Today, I came across two very different but equally interesting and telling things to read. One was a letter from our funding agency ( DFG) explaining why our main grant wasn't renewed and one was this article on the evaluation of science. The reasons for the grant rejection were quite easy: both reviewers complained that the results from the one project in the grant which we didn't want to renew was not described in the renewal application. Wouldn't have occurred to me that this should be in there. The other reason both reviewers raised was that we hadn't presented sufficient publications or publication-ready data, despite the fact that one crucial machine was broken for one out of the 2.5 years of the preceding grant period.

I'm not sure what to make of the first comment, but the second comment made me think that if I ever publish more than 0.5-1 papers a year out of one project, the questions I'm asking have become too easy to answer. Clearly, putting out a lot of papers is not a sign of better science. In fact, it seems more like an indication of the opposite to me.

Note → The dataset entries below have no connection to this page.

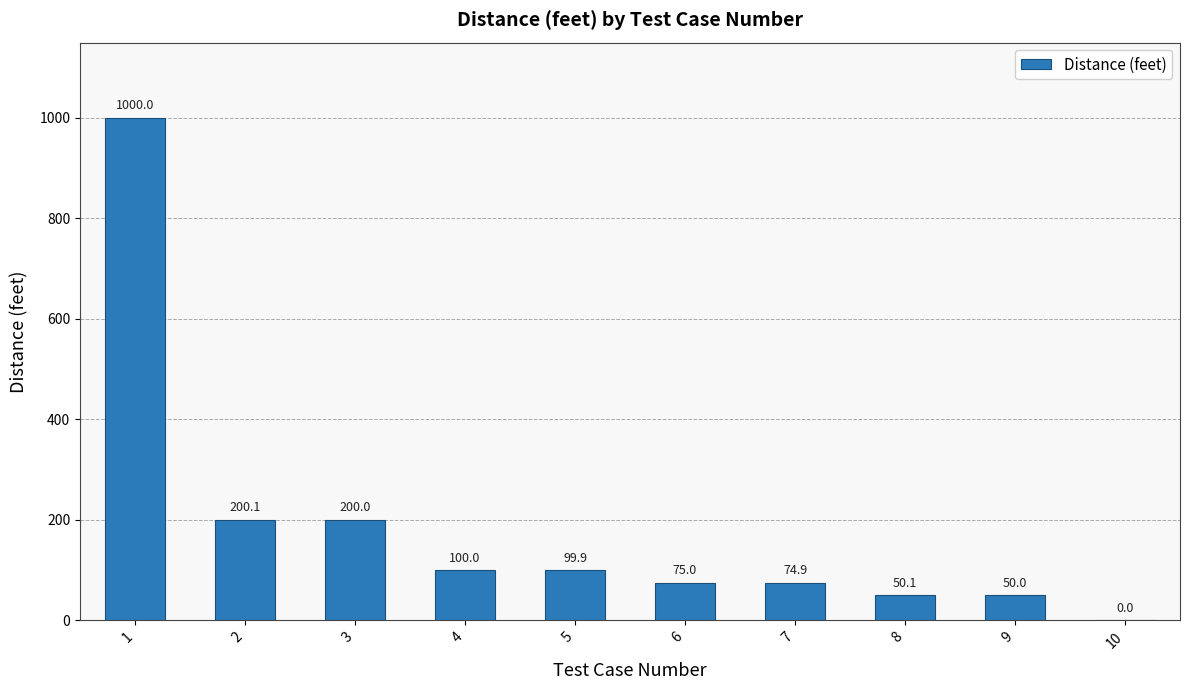

What value does the data have at 7?

74.9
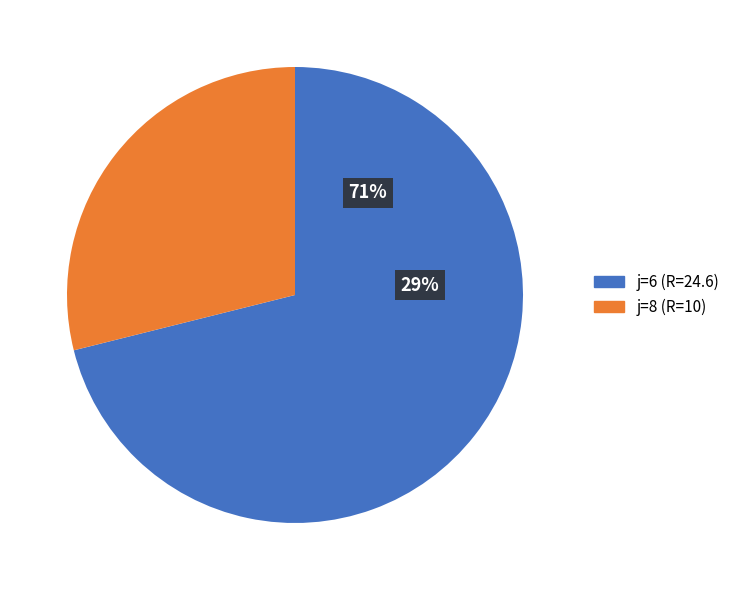

Is there any slice that represents more than half of the pie?

Yes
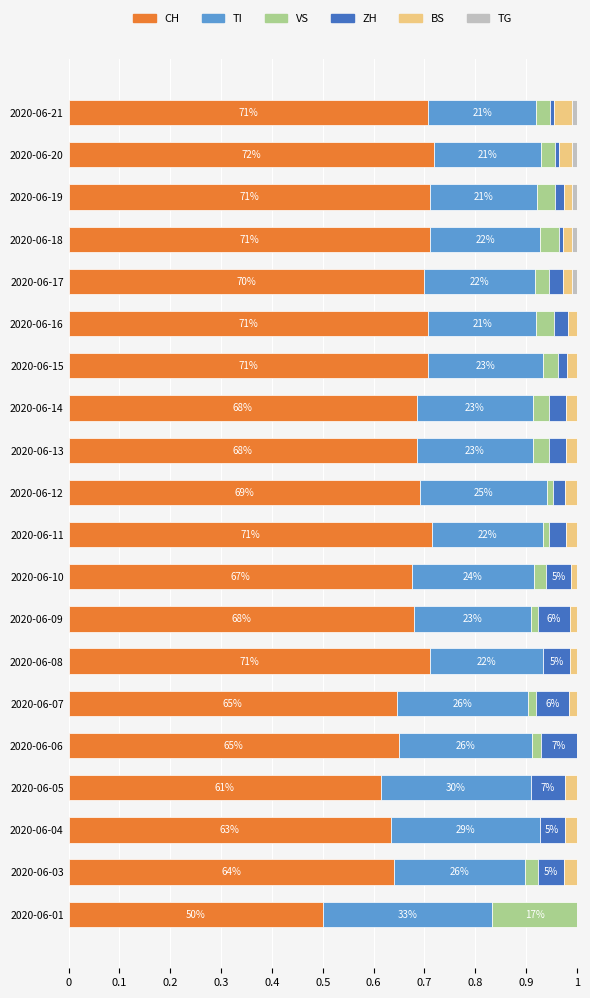

Is it true that CH equals 0.7 at 2020-06-14?

True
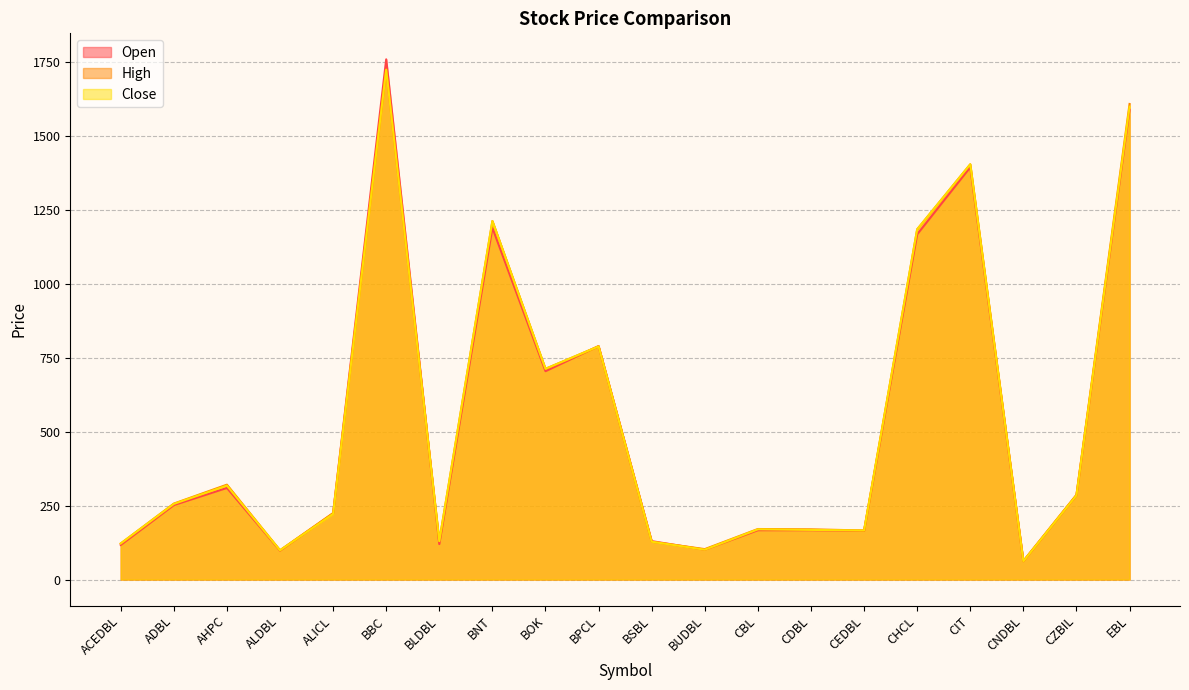

Between ADBL and BSBL, which series saw the biggest shift?

High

The article above containing the eloquent and passionate plea to change the way we do science joins a long list of similar articles that are being written over the years in virtually every scientific journal and yet, the way we evaluate science has become worse and worse for the last two decades. Obviously, appealing to honor or professional standards is not an effective way to actually bring about change, at least not in the scientific community. Maybe what is needed is hard, solid evidence? The kind of evidence that convinces scientists in their everyday jobs. This idea prompted Marcus Munafó and me to write a review paper on the empirical evidence about the relation of journal rank to various measures of scientific impact or quality. We have recently published a draft of this manuscriptwhich we are currently revising. Our review arrives at the following four conclusions:
  1. Journal rank is a weak to moderate predictor of scientific impact;
  2. Journal rank is a moderate to strong predictor of both intentional and unintentional scientific unreliability;
  3. Journal rank is expensive, delays science and frustrates researchers;
  4. Journal rank as established by Thomson Reuters' Impact Factor violates even the most basic scientific standards, but predicts subjective judgments of journal quality.
Thus, the data suggest that our subjective impression of journal rank reflecting some measure of scientific quality or impact are a figment of our imagination that cannot be substantiated by the scientific method.

Looking at the literature, it becomes clear that the only reasonable way to decide about the value of a scientific project, paper or scientist is to understand it. For instance, you can't take the number of papers of a person and conclude that they make difficult problems look easy because they've published many papers - the problems may, in fact, have been easy. These sorts of reflections hold for any kind of metric. However, the scientific enterprise has become so large and diverse that it is practically impossible to understand all the problems, scientists and proposals one has to evaluate - both in terms of number and in terms of diversity. Is the consequential solution then to shrink science - maybe a particularly attractive option given current international budget crises? While this would eventually solve the problem of having too many scientific entities to evaluate, it would not solve the problem of diversity: metrics would still be required to be able to at least get a rough understanding of the relative merit of work that is just to far from one's own area of expertise to ever be able to understand at sufficient detail.

Thus, I think the rational solution is to begrudgingly accept that metrics will be required for scientific evaluation in the future. This requirement entails that we all become thoroughly familiar with their use and misuse, with the incentives they provide and that we use them prudently and with scientific rigor. Anything else would not only be irresponsible, it would also be short-sighted and eventually self-defeating.